O desafio está em não tornar o feio bonito, e sim, mantê-lo feio e
interessante. Explico: o Ser Humano, anti-herói do novo espetáculo, é um
catador de lixo e pretenso artista plástico, medíocre e frustrado. A qualidade
estética do espetáculo deverá ou deveria acompanhar essa premissa sem
escorregar para um abrandamento estético que dilua seu estranhamento e favoreça
a aceitação visual do olhar padronizado – olhar acostumado à admiração do belo
e à censura do feio. O resultado precisa estar no limiar desse paradigma,
deslocando o olhar do espectador para um lugar novo, onde o visto reverbere no
humano ser, sem o apelo insípido do belo. Contudo, a encenação deve também
oferecer uma unidade estética que potencialize as três dramaturgias que
costumamos chamar de capitais, oriundas do tripé autor → ator ← encenador. Para
tal, a obviedade de um caleidoscópio sujo, gritante e desconexo apresentaria um
resultado meramente estético e de pouco valor dramatológico. Limiar. Essa é a
palavra. O difícil trânsito pelo limite, pela beira, pela borda, pela margem.
Difícil tarefa. Como todas são quando o tratado é o ato teatral. Afinal, teorias e
ladainhas à parte, o que você quer ver é um bom espetáculo.
quinta-feira, 6 de junho de 2013
Bufão
O grande dilema entre o que querem que você seja, o que você é; o que você aceita e o que rejeita, renega.
Do que somos feitos? O que queremos? Os prazeres?
Semana de resguardo em detrimento de mudanças climáticas mundanas. Desfaz-se o jogo e recomeça a vida. A roda da fortuna, diriam. A garganta inflamada lê a notícia de que Michael Douglas nega que atribuiu câncer a sexo. É preciso assistir ao Faroeste Caboclo para me sentir melhor. Uma outra viagem e sem alucinógenos e o corpo distante dos abraços e beijos. Processos são assim. Em dado momento, imersão; em outros, distração.

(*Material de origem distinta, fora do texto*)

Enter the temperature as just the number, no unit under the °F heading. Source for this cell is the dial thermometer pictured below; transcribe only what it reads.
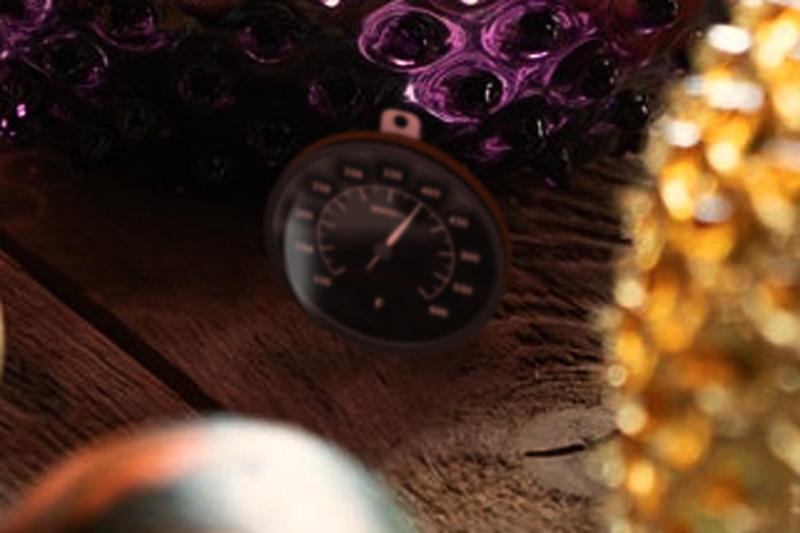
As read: 400
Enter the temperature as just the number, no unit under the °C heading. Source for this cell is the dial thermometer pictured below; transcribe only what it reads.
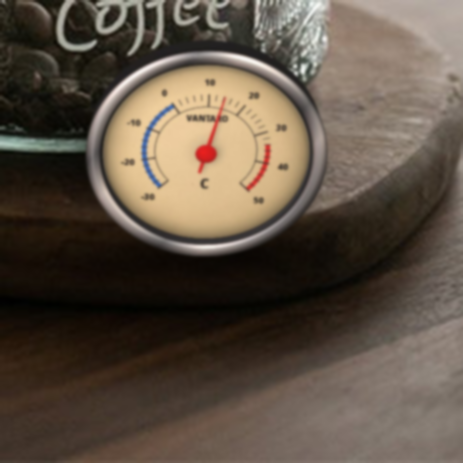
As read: 14
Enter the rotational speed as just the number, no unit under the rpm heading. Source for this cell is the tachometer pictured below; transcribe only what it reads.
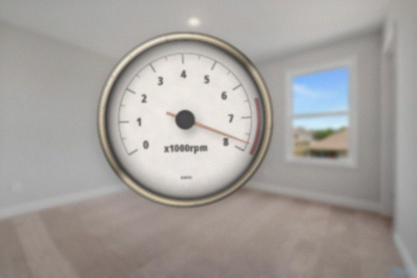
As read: 7750
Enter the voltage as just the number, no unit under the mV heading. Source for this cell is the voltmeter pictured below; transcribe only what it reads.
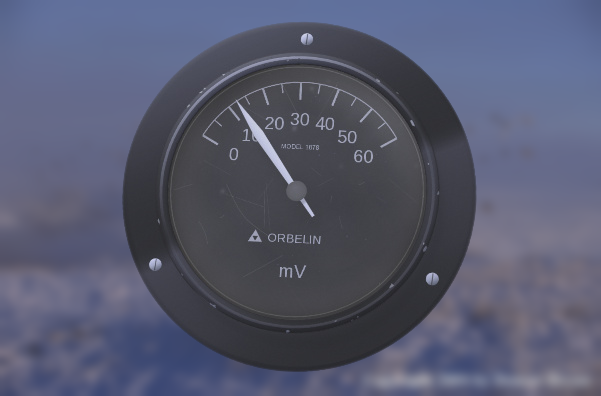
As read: 12.5
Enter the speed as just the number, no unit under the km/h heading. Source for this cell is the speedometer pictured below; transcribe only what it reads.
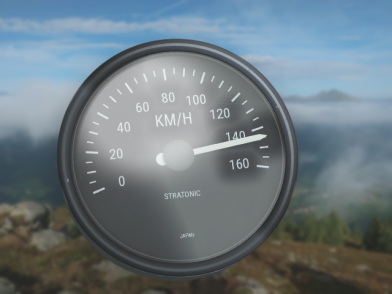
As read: 145
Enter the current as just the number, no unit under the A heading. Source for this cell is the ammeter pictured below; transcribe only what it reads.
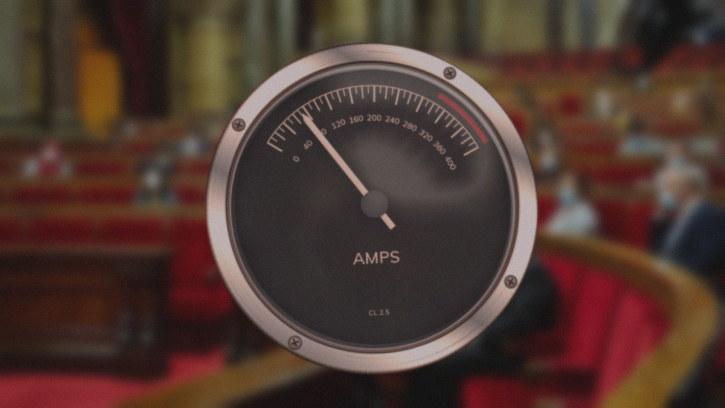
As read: 70
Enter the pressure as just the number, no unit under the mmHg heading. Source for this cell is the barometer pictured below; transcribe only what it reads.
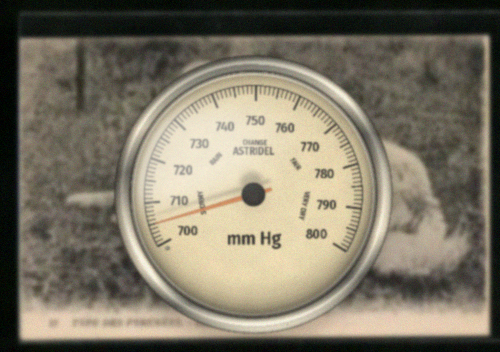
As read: 705
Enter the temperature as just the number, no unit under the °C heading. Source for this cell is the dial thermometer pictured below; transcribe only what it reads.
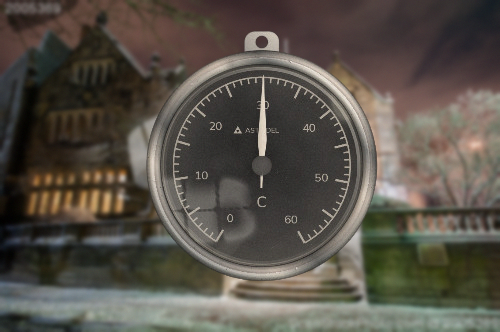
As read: 30
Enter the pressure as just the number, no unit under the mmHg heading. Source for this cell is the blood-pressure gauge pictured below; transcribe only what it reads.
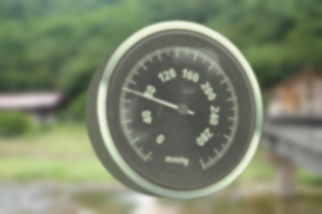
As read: 70
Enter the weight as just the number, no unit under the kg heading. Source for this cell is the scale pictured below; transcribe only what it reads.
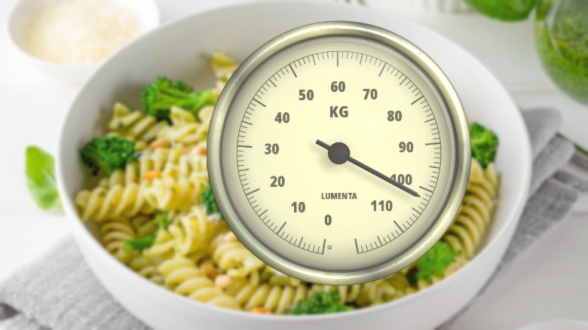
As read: 102
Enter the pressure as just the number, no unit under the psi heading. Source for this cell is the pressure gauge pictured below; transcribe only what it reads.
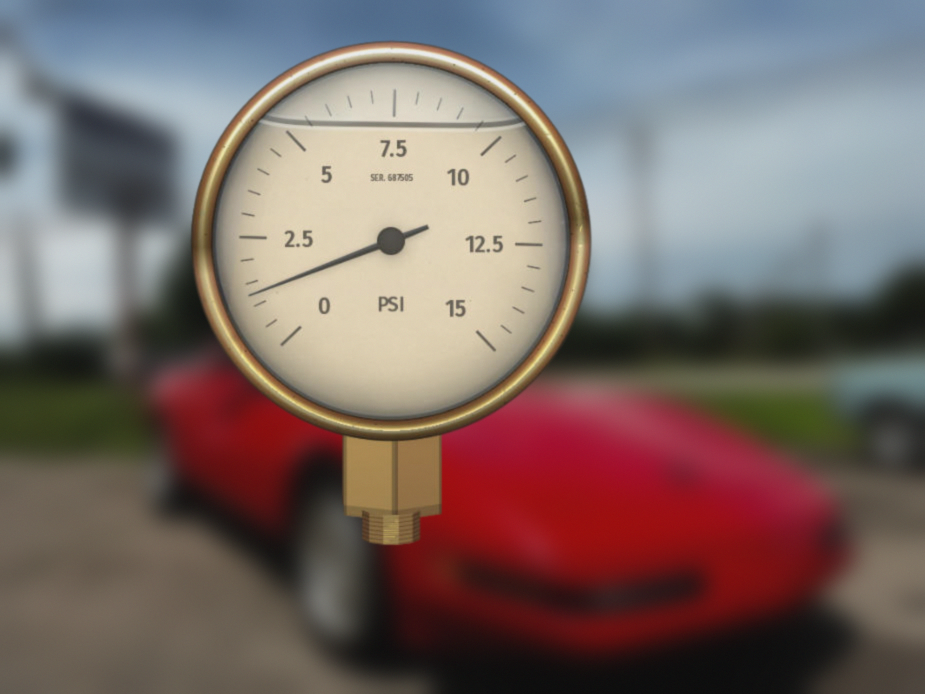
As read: 1.25
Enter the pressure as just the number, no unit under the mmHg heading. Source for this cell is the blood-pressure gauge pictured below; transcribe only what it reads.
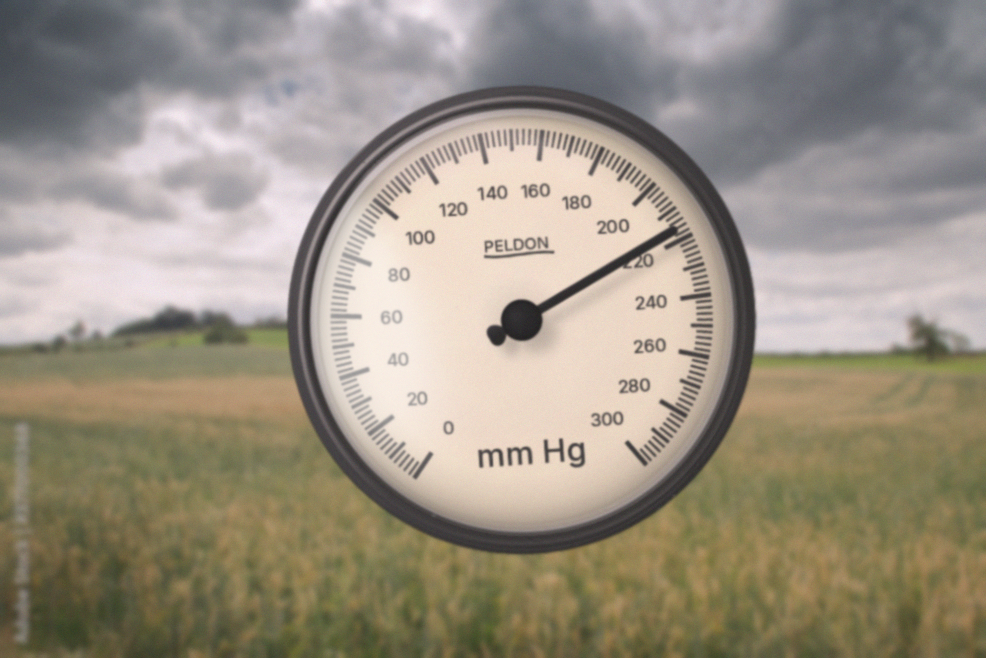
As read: 216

domingo, 2 de junho de 2013
Procedimento de montagem – As Jornadas
Estamos perto de finalizar a Segunda Jornada do
processo de montagem do espetáculo Velhos Caem do Céu como Canivetes.
Na Primeira Jornada, que chamamos de
Pré-expressiva, utilizamos o Quadro de Antagônicos para o aprimoramento do ator,
visando o alargamento do seu repertório sem nenhum compromisso com a nova
encenação. É um período de investigação e experimentação corpórea,
que não tem por objetivo o desenvolvimento de parâmetros expressivos, e sim a
percepção da totalidade do corpo, seu funcionamento, suas extensões e limites. Momento de treinamento por excelência.
Na Segunda Jornada, que chamamos de Expressiva, nos
valemos do mesmo instrumento, porém, com outro foco, a expressividade. O Quadro
de Antagônicos é operado na busca da construção das personagens, através de
experimentações físico-rítmico-energéticas. Os atores buscam os perfis das
personagens a serem construídas através do experimento e descarte de
antagônicos, como Cláudio tratou aqui. Depois de quarenta ensaios o fim desta
jornada se aproxima com bons sinais de expressividade para o Ser Alado e o Ser Humano.
Das duas jornadas anteriores procede a última, denominada Jornada Dramatúrgica. As personagens
passam a experimentar seus perfis e a aumentar a produção de dramaturgia atoral
– que inclui a construção da cena através da experimentação no espaço
de conflito. Nesta jornada soma-se o texto, que passa a ser inserido
concomitantemente aos experimentos na busca de referências
para a montagem. Aqui é exigida dos atores a maior potência criativa e
creio ser a jornada mais prazerosa de todas, pois é dela que resulta a cena que
você vê. Trocando em miúdos, é mais ou menos isso. Bem mais do que menos, se
levarmos em conta as horas de trabalho, as gotas de suor e a inesgotável fonte
de incertezas que habita qualquer nova encenação.